Esse último entendimento é razoável porque combina, ao mesmo tempo, prudência e equilíbrio das forças e interesses conflitantes. Prudência, pelo amadurecimento da decisão pelo Juiz. Equilíbrio de forças e interesses, porque os fatos litigiosos foram submetidos ao contraditório. Esse binômio gera a segurança que o ato em si necessita para atingir foros de cidadania jurídica, dando oportunidade a qualquer uma das partes para impugnar, em sua plenitude, a medida, acaso lhe seja desfavorável ou não corresponda às suas expectativas.
Parte-se, então, do pressuposto de que não haverá mais necessidade da investigação da verossimilhança, de um juízo de mera probabilidade.
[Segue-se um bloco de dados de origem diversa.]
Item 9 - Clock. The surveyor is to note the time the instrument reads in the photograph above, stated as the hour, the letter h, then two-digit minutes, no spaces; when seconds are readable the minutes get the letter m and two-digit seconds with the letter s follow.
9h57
Na fase da sentença já se estará trabalhando com um juízo de certeza estabelecido em face da análise minuciosa da prova carreada para os autos e do confronto dos fatos controvertidos, das teses discutidas e das questões jurídicas sustentadas pelos litigantes.
A questão aqui suscitada e que se mostra, à primeira vista, novidadeira já foi objeto de reflexão por parte de setores abalizados da doutrina pátria, cuja demonstração não pode deixar de ser consignada nesta oportunidade.
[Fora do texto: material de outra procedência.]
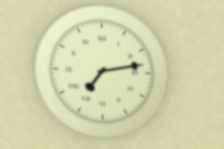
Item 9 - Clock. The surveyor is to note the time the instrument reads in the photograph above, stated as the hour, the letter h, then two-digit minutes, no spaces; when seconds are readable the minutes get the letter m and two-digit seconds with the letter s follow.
7h13
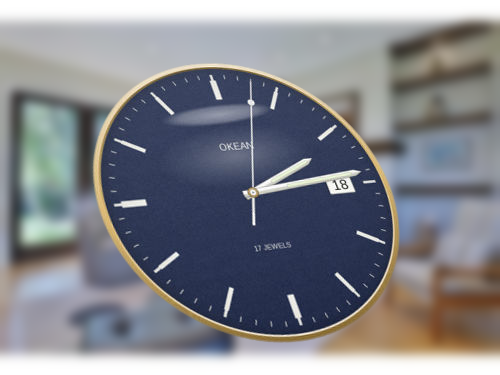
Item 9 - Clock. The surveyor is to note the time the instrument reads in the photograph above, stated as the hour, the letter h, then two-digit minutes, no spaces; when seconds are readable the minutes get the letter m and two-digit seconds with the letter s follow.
2h14m03s
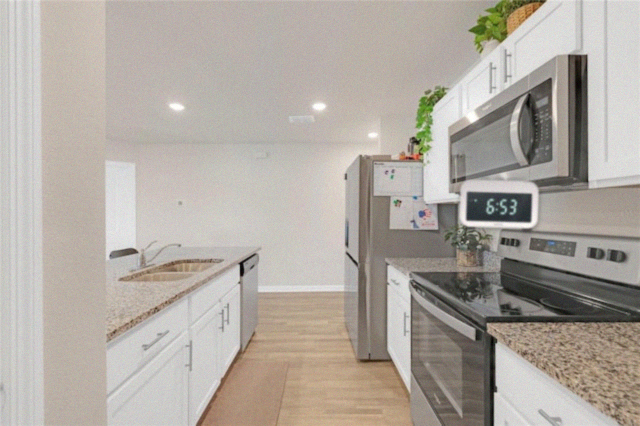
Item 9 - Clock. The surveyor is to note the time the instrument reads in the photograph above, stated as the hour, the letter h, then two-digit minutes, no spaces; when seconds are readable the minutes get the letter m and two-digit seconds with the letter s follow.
6h53
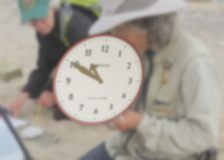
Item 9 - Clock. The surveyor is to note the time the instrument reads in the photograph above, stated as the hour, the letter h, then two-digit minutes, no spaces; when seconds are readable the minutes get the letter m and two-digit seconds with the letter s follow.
10h50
Como pondera Ovídio Baptista da Silva2, “cabe observar que os provimentos antecipatórios do art. 273 não sendo, como realmente não o são, sempre medidas liminares, nada impede que eles sejam concedidos pelo juiz nas fases subsequentes do procedimento, inclusive na sentença final de procedência, pois, sendo em regra recebida a apelação no duplo efeito, pode muito bem ser antecipada a execução provisória, por ordem do juiz.”
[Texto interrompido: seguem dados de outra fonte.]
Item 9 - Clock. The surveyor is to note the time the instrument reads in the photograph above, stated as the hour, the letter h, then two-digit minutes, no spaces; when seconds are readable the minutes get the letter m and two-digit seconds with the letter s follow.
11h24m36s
Atento a essa realidade incontrastável, o conferencista Luiz Fux3 enfatiza que “indeferida a tutela antecipada initio litis, impõe-se saber se ao juiz é lícito, ao decidir a causa, antecipar esses efeitos pendente o litígio de recurso. Entendemos que sim, porque a própria lei dispõe que concedida a tutela o processo prosseguirá até final julgamento. Logo, ainda que o juiz não tenha deferido no curso do processo a tutela antecipada, nada obsta que o faça quando da sentença porque, para ele, a prova inequívoca pode ter sido apresentada apenas na fase de julgamento, revelando-se injusto fazer a parte aguardar o julgamento do recurso recebido no duplo efeito.”
O magistrado Fernando César Zeni, em artigo publicado no Jornal Síntese n.º 23, p. 06 e 08, intitulado “Deferimento do Pedido de Tutela Antecipatória na Sentença”, observou que “ao permitir a antecipação da eficácia de uma sentença definitiva sem limitar o artigo 273 o momento para seu deferimento possibilitou o legislador ao juiz que assim procedesse, atribuindo eficácia executiva à decisão de mérito, concedendo a antecipação no bojo da sentença, sem malferir a provisoriedade que é inerente ao instituto (...). Desde que relevante o fundamento da demanda e havendo justificado receio de ineficácia do provimento final, sua concessão no ato que põe termo ao processo enaltece a efetividade deste, considerando que a antecipação é apenas o poder conferido ao magistrado de emprestar eficácia executiva provisória imediata à sua decisão. O magistrado, além do dever de decidir o mérito da questão, está autorizado a torná-la efetiva, para não transformar em reparatório aquilo que seria satisfativo, ainda que seja com matizes de provisoriedade, pois nunca se deve esquecer que processo é forma e as formas têm caráter instrumental (...). Ademais, se o próprio Tribunal pode, após exaurir-se a prestação jurisdicional monocrática, deferir a tutela antecipatória, conforme sustentado, não há razão de não se deferir, no bojo da sentença definitiva, a tutela antecipada, sempre obedecendo seus requisitos autorizadores e com vistas a reparar danos que eventualmente surgirão com sua negativa”.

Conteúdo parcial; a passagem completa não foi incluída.